On 13 April 2017, by virtue of Act No XVl of 2017, Article 45, it has been established that the Authority’s Reserve Fund shall not at any time exceed the equivalent of the operational expenses registered in the preceding financial year as disclosed in the audited financial statements. As a result, a transfer of Euro 11 million to the Reserve Fund took place during 2017.
During 2017, a surplus of Euro 13.4 million was paid to Government in terms of Article 26 of the Malta Financial Services Authority Act, 1988 (Report Page 106, Statement of changes in equity).
The implications of this payment, is that the MFSA, reduced its Reserve Fund from Euro 27.5 million to Euro 15.1 million. As a result, the Fund was reduced further from Euro 15.1 million to Euro 7.3 million with the loss of Euro 7.8 million.
In my opinion, this Article needs to be amended, if economic independence is to be truly achieved.
I must also highlight that, if the Authority had to end up with an equivalent or higher loss in 2019, its reserves would be wiped out.
I honestly suspect that, this payment was requested by the government to achieve the desired National Budget Surplus.
If this is the case, this is absolute political irresponsibility on the part of the Prime Minister and the Minister of Finance for not exempting MFSA from making this payment.

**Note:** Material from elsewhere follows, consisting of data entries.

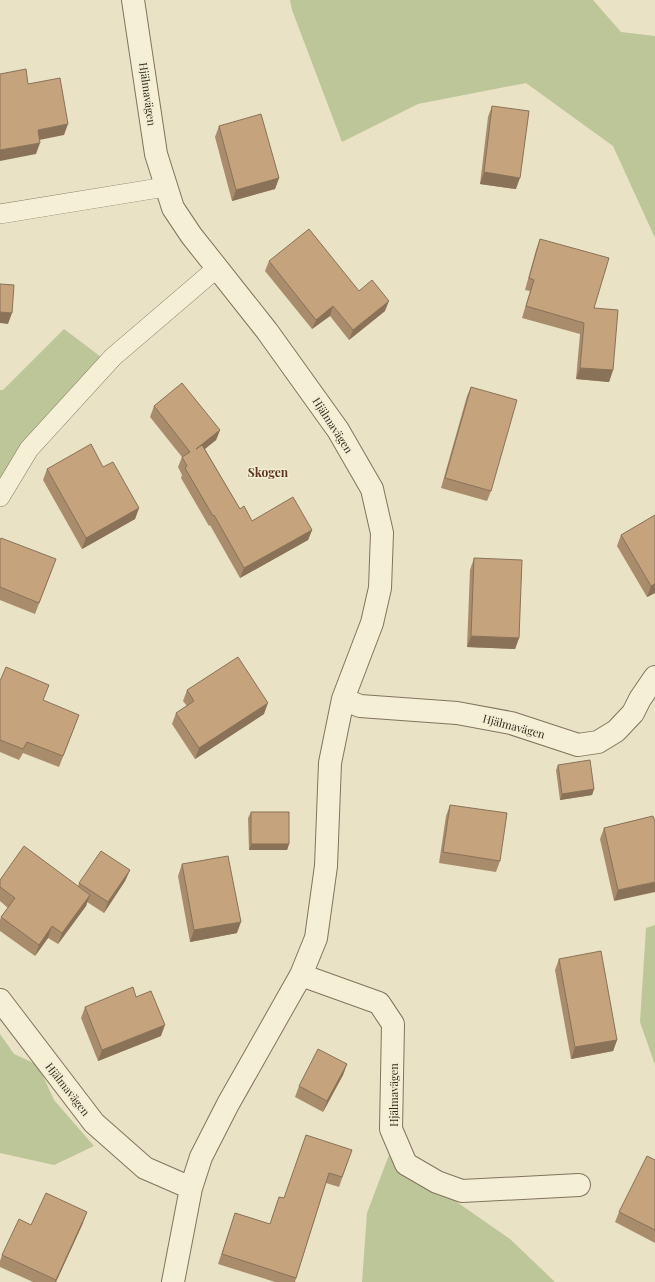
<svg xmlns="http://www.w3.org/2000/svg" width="655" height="1282" font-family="'Playfair Display',serif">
	<rect width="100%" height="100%" fill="#e9e2c4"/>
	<path fill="#bcc699" d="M290 0H593L621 32 655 36V238L613 146 526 83 418 104 342 142 292 10Z
		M64 329 101 357 0 498V390H3Z
		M655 925V1065L640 1022 646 928Z
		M0 1034 14 1054 38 1065 54 1100 94 1146 54 1165 0 1153Z
		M389 1155 510 1239 555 1282H362L367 1213Z"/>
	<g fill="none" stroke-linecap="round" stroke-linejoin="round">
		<g stroke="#82745c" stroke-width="20">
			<path id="service" d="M0 214 165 187
				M0 497 29 449 113 357 217 268"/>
		</g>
		<g stroke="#82745c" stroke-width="24">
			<path id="minor" d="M133 0 156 154 173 208 191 235 267 331 338 430 372 489 382 533 380 588 372 623 343 699 330 763 326 866 316 938 301 975 228 1104 201 1157 191 1188 173 1282
				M343 699 360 706 457 713 511 723 578 745 598 742 616 731 633 713 640 699 655 677
				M301 975 379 1003 393 1024 391 1129 406 1164 437 1182 462 1191 579 1185
				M0 1000 94 1123 145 1168 191 1188"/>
		</g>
		<use href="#service" stroke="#f5efd6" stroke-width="19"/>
		<use href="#minor" stroke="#f5efd6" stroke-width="22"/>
	</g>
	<path fill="#a98c6c" d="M492 106 516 189 480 184 488 117Z
		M219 126 279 178 275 189 232 201 215 137Z
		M540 239 594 308 613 370 609 382 576 379 580 334 522 318 530 291 525 290 536 250Z
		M269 261 359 291 385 311 349 340 330 316 312 329 265 271Z
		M471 387 491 491 487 501 441 488 467 396Z
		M154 406 220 430 216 440 205 449 240 509 252 521 312 530 308 540 240 578 210 525 209 526 181 478 182 475 178 467 182 457 150 417Z
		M47 469 139 508 135 519 82 549 43 480Z
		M655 515V593L647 597 617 546 621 535Z
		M0 540 52 570 35 614 0 600Z
		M474 558 519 638 515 649 467 647 470 570Z
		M0 681 75 726 59 767 23 753 19 760 0 752Z
		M187 690 264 714 195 759 172 724 176 713 187 706 183 701Z
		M558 765 594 789 592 795 560 800 556 770Z
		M450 805 500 861 496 872 439 863 446 816Z
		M251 812 289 844 287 850H249L248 818Z
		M653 816 614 901 600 839 604 828Z
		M182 864 237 933 190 942 178 876Z
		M130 870 125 881 104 913 87 902 86 906 58 944 48 938 35 956 0 931V920L1 917 8 908 0 901V880L78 886 79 883Z
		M559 959 617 1040 613 1051 571 1059 555 970Z
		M136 997 161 1036 98 1061 81 1018 85 1007Z
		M347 1064 343 1075 323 1112 295 1097 299 1086Z
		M352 1150 339 1187 326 1183 295 1282H275L218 1264 235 1213 270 1224 279 1197 284 1198Z
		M655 1160V1243L615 1222 619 1212Z
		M83 1223 56 1282H33L0 1267V1261L2 1255 31 1225Z"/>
	<path fill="#897258" d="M68 124 64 135 34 141 38 130Z
		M40 143 36 154 0 161V150Z
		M484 172 520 178 516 189 480 184Z
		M279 178 275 189 232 201 236 190Z
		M389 301 385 311 349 340 353 330Z
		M333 306 330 316 312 329 316 320Z
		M0 312 12 313 8 324 0 323Z
		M580 368 613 370 609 382 576 379Z
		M220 430 216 440 192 459 196 449Z
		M139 508 135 519 82 549 86 538Z
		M312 530 308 540 240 578 244 568Z
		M655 584V593L647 597 651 586Z
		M471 636 519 638 515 649 467 647Z
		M268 703 264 714 195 759 199 748Z
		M594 789 592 795 560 800 562 794Z
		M251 844H289L287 850H249Z
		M130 870 125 881 104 913 108 902Z
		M655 882V892L614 901 618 890Z
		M90 895 86 906 58 944 62 933Z
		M241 922 237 933 190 942 194 930Z
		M52 926 48 938 35 956 39 945Z
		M165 1025 161 1036 98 1061 102 1050Z
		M617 1040 613 1051 571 1059 575 1047Z
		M347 1064 343 1075 323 1112 327 1101Z
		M87 1212 83 1223 56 1282H55Z"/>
	<path fill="#c4a37d" stroke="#897258" d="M26 69 28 84 60 78 68 124 38 130 40 143 0 150V74Z
		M492 106 529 111 520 178 484 172Z
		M261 114 279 178 236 190 219 126Z
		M309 229 359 291 372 280 389 301 353 330 333 306 316 320 269 261Z
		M540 239 609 258 594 308 618 310 613 370 580 368 584 323 526 306 534 280 529 278Z
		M0 284 14 285 12 313 0 312Z
		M182 383 220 430 196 449 202 445 240 509 244 506 252 521 293 497 312 530 244 568 214 515 213 516 185 468 187 466 182 457 190 452 154 406Z
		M471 387 517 400 491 491 445 478Z
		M91 444 103 467 113 462 139 508 86 538 47 469Z
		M655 515V584L651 586 621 535Z
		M1 538 56 559 39 603 0 587V540Z
		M474 558 522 560 519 638 471 636Z
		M238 657 268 703 199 748 176 713 194 701 187 690Z
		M6 667 49 685 43 700 79 715 63 756 27 742 23 749 0 740V681Z
		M590 760 594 789 562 794 558 765Z
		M450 805 507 813 500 861 443 852Z
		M251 812H289V844H251Z
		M653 816 655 822V882L618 890 604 828Z
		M24 846 90 895 62 933 52 926 39 945 1 917 15 898 0 887V880Z
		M101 851 130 870 108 902 79 883Z
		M228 856 241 922 194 930 182 864Z
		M601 951 617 1040 575 1047 559 959Z
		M133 987 136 997 151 991 165 1025 102 1050 85 1007Z
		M318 1049 347 1064 327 1101 299 1086Z
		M306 1135 352 1150 342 1177 329 1173 296 1278 222 1254 235 1213 270 1224 279 1197 284 1198Z
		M647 1156 655 1160V1230L619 1212Z
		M46 1193 87 1212 56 1280 2 1255 19 1219 31 1225Z"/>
	<g text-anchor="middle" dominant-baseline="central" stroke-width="3" stroke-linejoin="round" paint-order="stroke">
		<g font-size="11" fill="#332b1f" stroke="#f1ecd2">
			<text transform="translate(148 94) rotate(82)">Hjälmavägen</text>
			<text transform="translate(333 425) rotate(57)">Hjälmavägen</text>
			<text transform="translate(514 726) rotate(15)">Hjälmavägen</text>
			<text transform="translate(68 1089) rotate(52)">Hjälmavägen</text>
			<text transform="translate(393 1095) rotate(-90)">Hjälmavägen</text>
		</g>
		<g font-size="12" font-weight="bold" fill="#5c3522" stroke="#f1ecd2">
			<text x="268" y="472">Skogen</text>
		</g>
	</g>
</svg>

- The Registry of Companies – The total registration of companies since the inception of the Registry during 2018, was 90,285 of which 48,638 were active. The comparative figure for 2017 was 84,503 registrations of which 55,853 were active. This points to a net decrease (registrations less liquidations) of 7,215 companies, a decrease of 13%, which, in my opinion, is worrying (Report page 142)

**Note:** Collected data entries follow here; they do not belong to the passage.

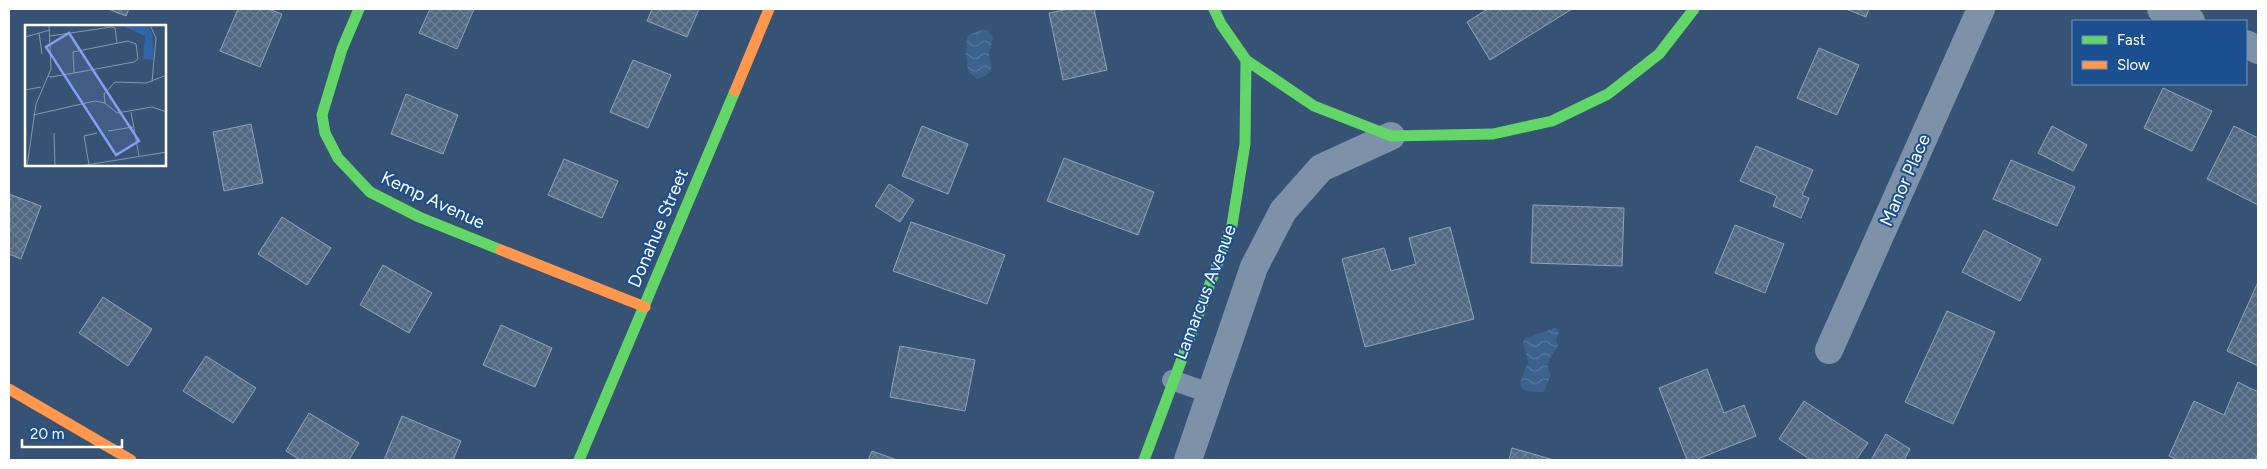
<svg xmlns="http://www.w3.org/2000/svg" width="2267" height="469" viewBox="0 0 2267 469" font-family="Figtree,sans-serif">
<defs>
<pattern id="water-waves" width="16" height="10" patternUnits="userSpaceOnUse" patternTransform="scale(1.25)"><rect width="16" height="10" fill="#3b618d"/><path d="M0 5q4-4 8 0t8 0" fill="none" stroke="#58799e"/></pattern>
<pattern id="building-cross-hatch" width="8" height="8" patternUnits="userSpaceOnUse" patternTransform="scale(1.25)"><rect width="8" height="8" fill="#526984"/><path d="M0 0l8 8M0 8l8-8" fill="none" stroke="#6c8096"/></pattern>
</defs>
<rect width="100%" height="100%" fill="#365274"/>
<!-- water -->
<path fill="url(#water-waves)" d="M982 30H987L993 37 989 54 992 68 987 75 977 79 968 71 966 54 967 38 970 34Z
M1554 328H1557L1559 334 1556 339 1558 346C1552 358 1543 361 1551 375L1544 391 1541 392C1507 393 1525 375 1528 361L1523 343 1524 339Z"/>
<!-- building -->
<path fill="url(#building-cross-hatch)" stroke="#92a2b6" d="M108 9H129L126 16Z
M238 9H268L282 14 260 67 220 51Z
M430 9H474L457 49 419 33Z
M652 9H699L687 37 647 21Z
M1069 9H1094L1107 70 1063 80 1049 13Z
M1488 9H1572L1490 60 1467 22Z
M1846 9H1869L1866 17Z
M1819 48 1859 65 1837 115 1797 98Z
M633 60 671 75 648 128 610 112Z
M2163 88 2212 111 2192 151 2144 128Z
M406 94 458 115 443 154 391 134Z
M251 124 263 183 224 191 213 132Z
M922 126 968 144 948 194 902 176Z
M2052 126 2087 145 2073 171 2038 153Z
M2234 126 2258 138V205L2207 179Z
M1756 146 1813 170 1802 195 1809 198 1801 218 1773 206 1777 196 1740 181Z
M1064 158 1154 192 1138 235 1047 201Z
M564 159 618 181 602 218 548 195Z
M2011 160 2075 187 2057 226 1993 199Z
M889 184 914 200 900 222 875 206Z
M9 194 41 206 21 259 9 254Z
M1533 205 1624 208 1622 266 1531 263Z
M282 217 331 248 307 285 258 254Z
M911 222 1005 255 987 304 893 271Z
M1735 225 1784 244 1765 293 1715 273Z
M1450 227 1474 319 1365 347 1342 259 1384 248 1391 271 1416 264 1409 238Z
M1984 230 2041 259 2020 301 1962 272Z
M383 265 432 293 409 333 360 305Z
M2258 282V366L2227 351Z
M103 297 152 329 128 366 79 333Z
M1947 311 1995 332 1953 424 1905 402Z
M501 325 552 348 535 387 483 365Z
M900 346 975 360 965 411 890 397Z
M206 356 256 388 233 423 183 391Z
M1707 369 1724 413 1744 405 1756 436 1695 460H1687L1659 388Z
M2238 382 2258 392V454L2255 460H2178L2169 456 2194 401 2224 415Z
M1804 401 1868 443 1856 460H1811L1779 439Z
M309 413 359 443 349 460H300L286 451Z
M402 416 461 441 453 460H384Z
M1886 434 1910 449 1904 460H1871Z
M1512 448 1554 460H1509Z
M872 451 897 460H868Z"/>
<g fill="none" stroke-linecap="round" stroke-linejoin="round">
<!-- lane -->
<path stroke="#7d92a8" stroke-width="20" d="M1172 380 1212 394"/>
<!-- street -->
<path stroke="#7d92a8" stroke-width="28" d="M2161 9 2191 21
M2246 44 2258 50
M1829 350 1981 9
M1188 460 1254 267 1283 211 1321 168 1391 136"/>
<!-- fast -->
<path stroke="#63d668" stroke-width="11" d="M359 9 342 49 322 115 325 133 338 158 370 192 419 217 501 250
M1214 9 1221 24 1246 60 1314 106 1391 136 1493 134 1552 121 1608 94 1659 54 1694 9
M579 460 735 91
M1144 460 1232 225 1245 144 1246 60"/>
<!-- slow -->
<path stroke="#ff974d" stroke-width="11" d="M735 91 769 9
M501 250 645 307
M9 389 131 460"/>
</g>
<g text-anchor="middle" stroke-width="4" stroke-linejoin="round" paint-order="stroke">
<!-- street labels -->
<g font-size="18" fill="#fff" stroke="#1b4f8f">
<text transform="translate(1905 180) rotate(-66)" y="6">Manor Place</text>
<text transform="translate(433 200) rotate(25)" y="6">Kemp Avenue</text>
<text transform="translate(658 228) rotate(-67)" y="6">Donahue Street</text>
<text transform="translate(1205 292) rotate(-69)" y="6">Lamarcus Avenue</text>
</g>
</g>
<!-- overview -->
<g transform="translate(25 25)">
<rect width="141" height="141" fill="#365274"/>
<path d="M95 0H122L127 8 129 35 118 34 120 11Z" fill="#2f66a5"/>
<path fill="none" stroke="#8697ac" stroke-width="1" d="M125 0 131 13 127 57M14 8 17 29M25 11 86 2 90 3 92 18M0 12 25 5M23 51 26 52 49 48 109 37 113 34 111 19 103 16 48 27 49 48M0 65 16 62M79 69 80 78 92 88 127 82 142 87M79 69 90 57 121 58 142 50M106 87 114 131M8 90 70 76 80 78M83 106 108 102M29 108 30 141M64 140 59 111 72 108M2 141 11 79 26 44 24 0M55 141 142 127"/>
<path fill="#839eea" fill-opacity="0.15" stroke="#839eea" stroke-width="2.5" d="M44 8 114 116 91 130 21 22Z"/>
<rect width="141" height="141" fill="none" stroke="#fff" stroke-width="2.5"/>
</g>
<!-- border -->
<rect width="2267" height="469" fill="none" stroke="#ffffff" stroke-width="20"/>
<!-- legend -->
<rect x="2072" y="20" width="175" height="65" fill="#1b4f8f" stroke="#7695bc"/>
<rect x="2082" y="36" width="25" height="8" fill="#63d668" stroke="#7695bc"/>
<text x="2117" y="45" font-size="15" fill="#ffffff">Fast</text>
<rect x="2082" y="61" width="25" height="8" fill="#ff974d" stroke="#7695bc"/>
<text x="2117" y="70" font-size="15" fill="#ffffff">Slow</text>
<!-- scale -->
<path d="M22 439v8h100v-8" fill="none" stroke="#ffffff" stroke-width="2.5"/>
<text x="30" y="439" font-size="15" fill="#ffffff" stroke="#1b4f8f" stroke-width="4" paint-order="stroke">20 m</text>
</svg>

- Pilatus Bank/Satabank – Report page 152, lists actions which the Authority took, regarding non-compliance and other serious issues.
It is interesting that, the MFSA like the Government/Finance Minister attributes action against Pilatus Bank to the Authority and states that, ‘Further to the Authority’s proposal to the European Central Bank (ECB) to withdraw the authorisation of Pilatus Bank as a credit institution, The ECB’s Governing Council withdrew the authorisation of the bank with effect from 5 November 2018 (Report page 152)
As far as I am aware, this is incorrect, as it is the ECB which withdrew or forced the MFSA to withdraw the Bank’s operating licence.
The Report also mentions the appointment of a ‘Competent Person’ both for Pilatus Bank and Satabank, to take charge of all the assets of the banks, and to continue carrying on that business until such time as the MFSA may direct.
I must point out that the appointments were made under Article 29 (3) (e) of the Banking Act.
Under the provisions of this Article, the competent person shall submit six monthly reports of his activities and annual accounts of all transactions carried out by him in the performance of his functions, audited by an independent auditor, to the Minister who will place such reports and accounts on the table of the House of Representatives within fifteen days.
Having been appointed on 22 March 2018, the Competent Person of the Pilatus Bank, should have submitted to the Minister, reports for the period from 23 March 2018 to 22 September 2018, from 23 September 2018 to 22 March 2019, as well as the audited accounts for the period from 23 March 2018 to 22 March 2019. The Competent Person should have also ensured that the audited accounts for 2017 be submitted to the MFSA. These are still outstanding to date.
In conclusion, on this issue, I must highlight that the Opposition did not, to my knowledge, raise this issue in Parliament, and I am therefore hoping that the PD representatives will take it up themselves, immediately Parliament reconvenes.